#### 选段
══════════════════════════════

• python3-爬取cnnvd漏洞信息-代理+多线程


    2018年1月26日 16:04:06 更新代码。

    excel结果:

    #!/usr/bin/env python3
    # -*- coding: utf-8 -*-
    # by 默不知然
    # 2017年12月18日 10:01:30
    
    import requests
    from urllib import parse
    from bs4 import BeautifulSoup
    import xlwt
    import zlib
    import re
    import time
    import xlsxwriter
    import sys
    import datetime
    import random
    import threadpool
    
    '''
    运行方法:
    python spider_cnnvd.py 2017-10-01 2017-10-31 178
    第一个为开始时间,第二个为结束时间,第三个为总页数。
    '''
    
    #获取代理,并写入列表agent_lists
    def agent_list(url):
        header = {'User-Agent': 'Mozilla/5.0 (Windows NT 10.0; Win64; x64; rv:57.0) Gecko/20100101 Firefox/57.0'}
        r = requests.get(url,headers=header)
        agent_info = BeautifulSoup(r.content,'lxml').find(id="ip_list").find_all('tr')[1:]
        for i in range(len(agent_info)):
            info = agent_info[i].find_all('td')
            agents = {info[5].string : 'http://' + info[1].string}
            agent_lists.append(agents)

══════════════════════════════

#### 数据摘录
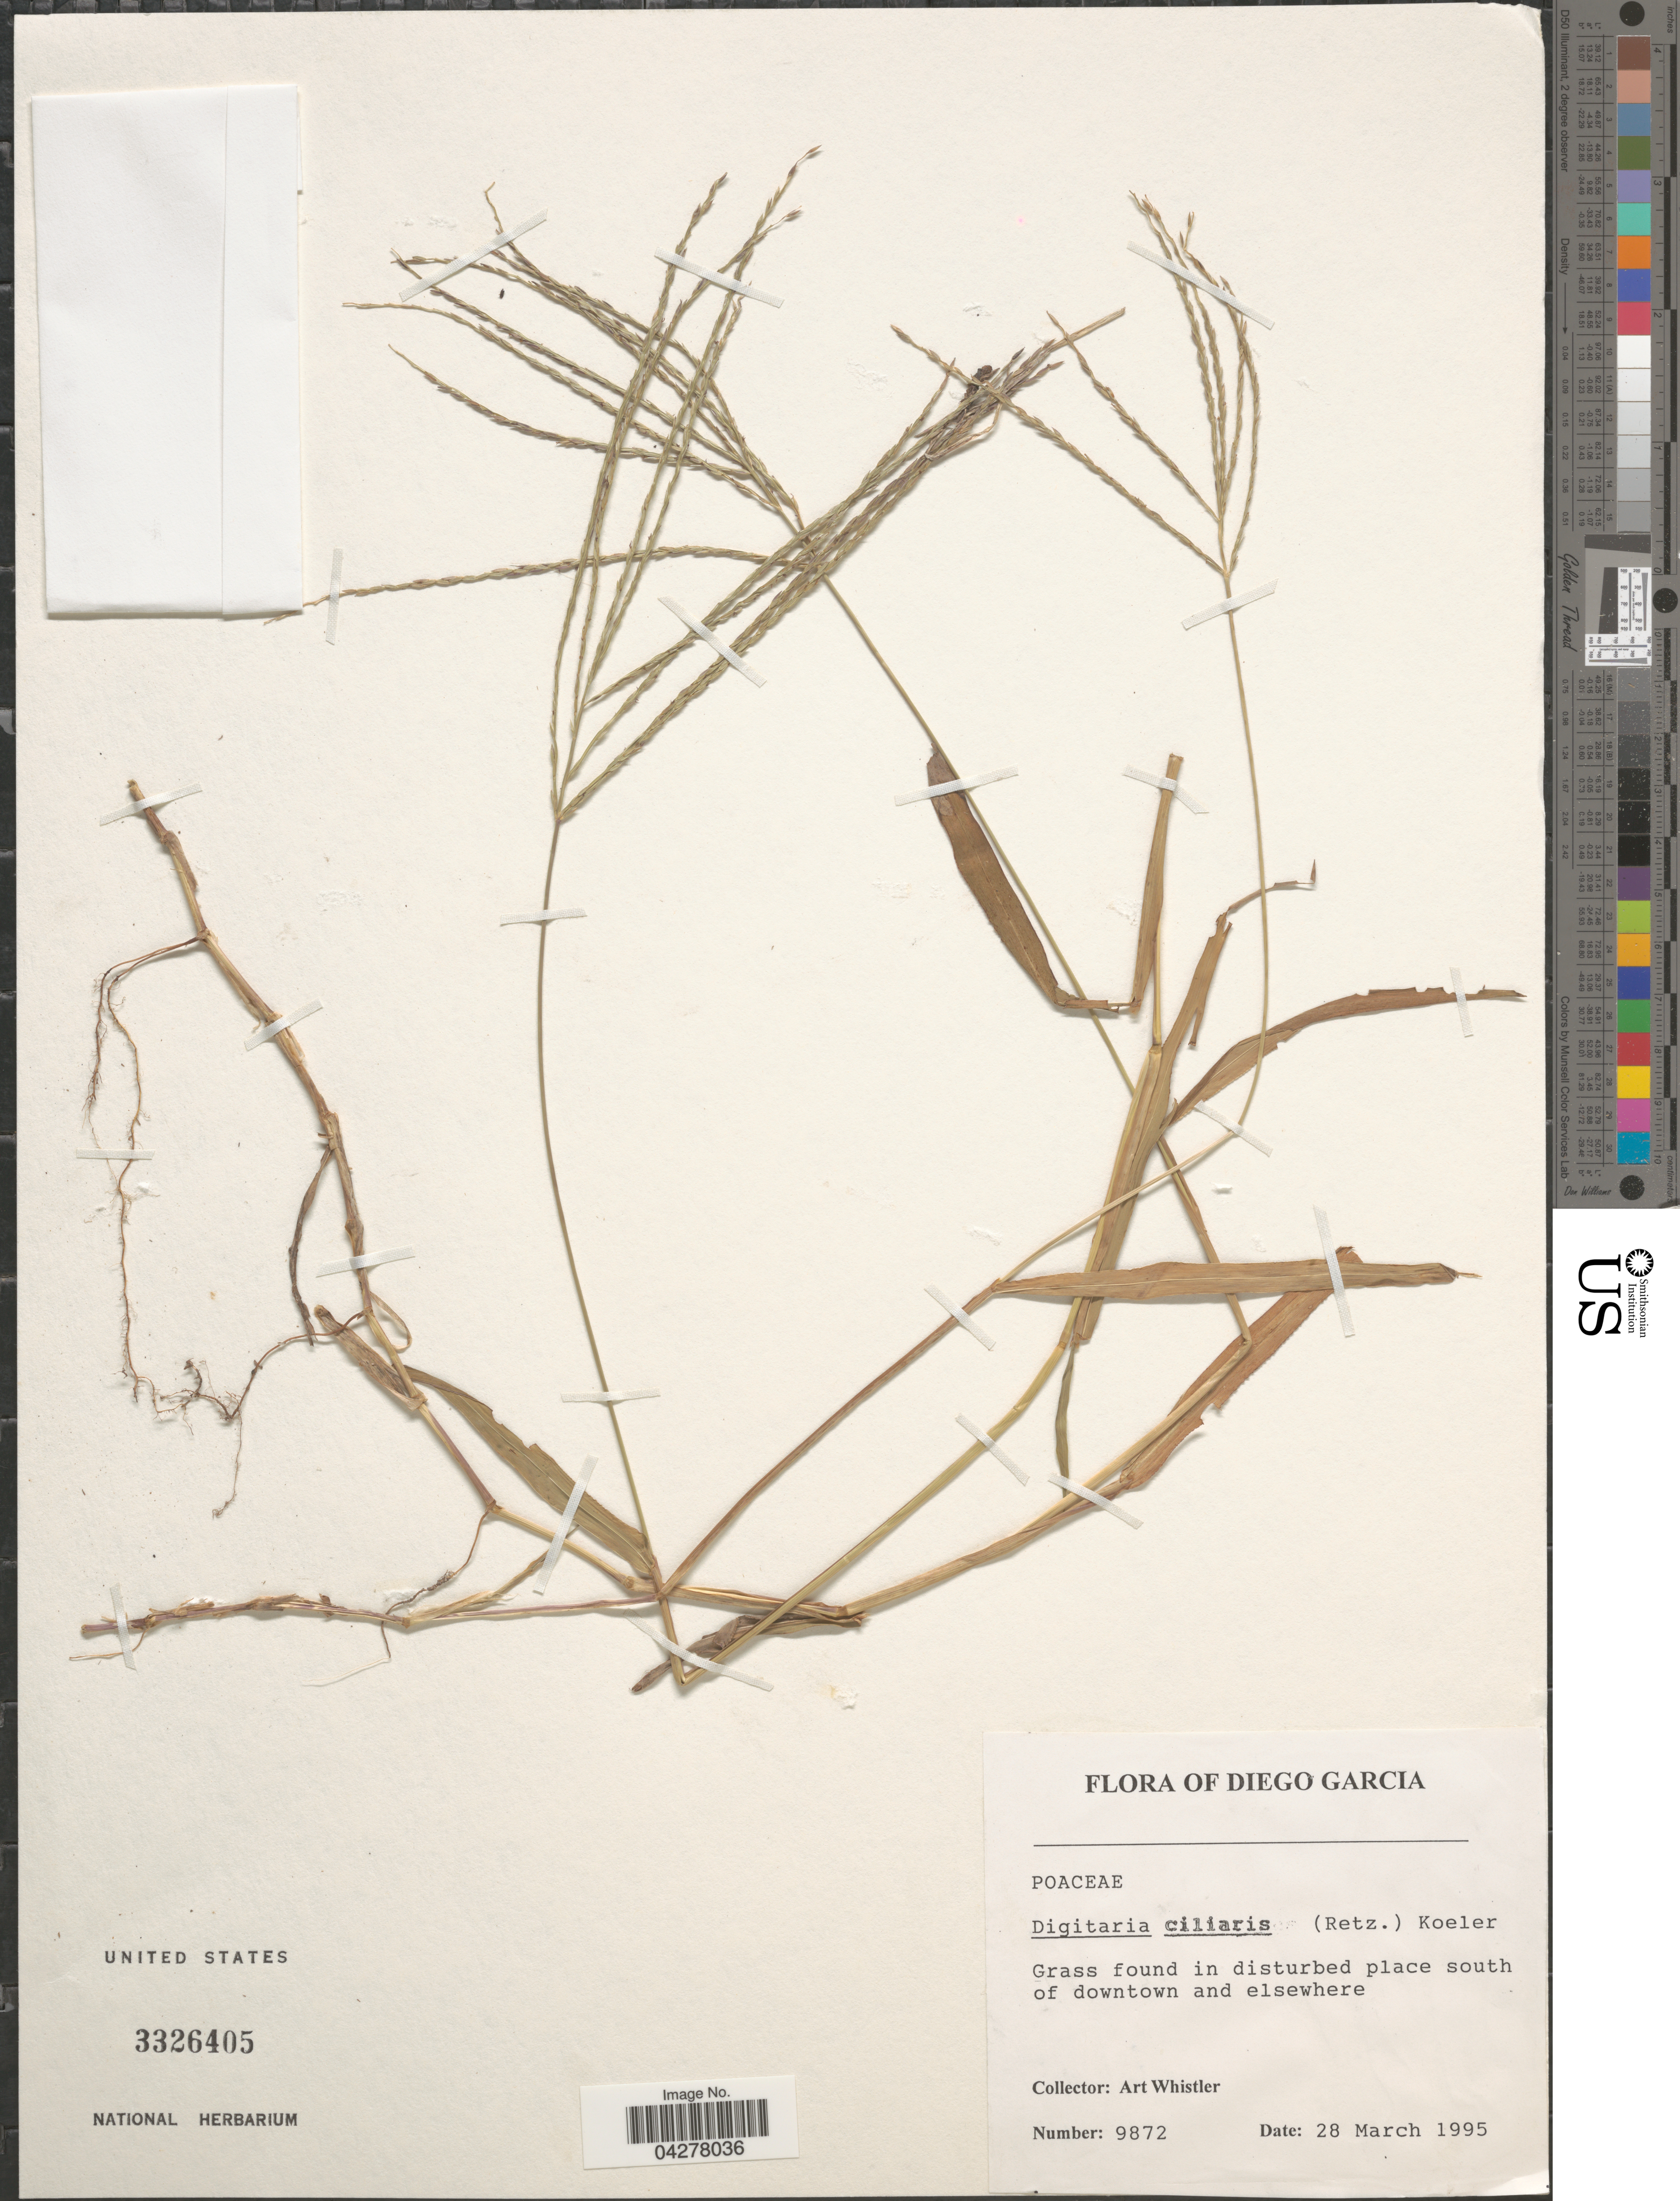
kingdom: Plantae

══════════════════════════════

#### 任务列表
a – 更新选段中从“#获取代理,并写入列表agent_lists”一直到“agent_lists.append(agents)”的全部内容,把其中的“agent_info”替换为“proxy_rows”。
b – 根据选段,运行脚本时传入的第三个参数代表什么?
c – 用两句话概括选段。
只依据选段作答,不参考数据。

#### 任务答案
a –
#获取代理,并写入列表agent_lists
    def agent_list(url):
        header = {'User-Agent': 'Mozilla/5.0 (Windows NT 10.0; Win64; x64; rv:57.0) Gecko/20100101 Firefox/57.0'}
        r = requests.get(url,headers=header)
        proxy_rows = BeautifulSoup(r.content,'lxml').find(id="ip_list").find_all('tr')[1:]
        for i in range(len(proxy_rows)):
            info = proxy_rows[i].find_all('td')
            agents = {info[5].string : 'http://' + info[1].string}
            agent_lists.append(agents)

b – 总页数。

c – 这是一段用Python 3编写、借助代理和多线程爬取CNNVD漏洞信息的脚本,代码于2018年1月26日更新。运行时需依次传入开始时间、结束时间和总页数三个参数,其中的agent_list函数负责获取代理并写入列表agent_lists。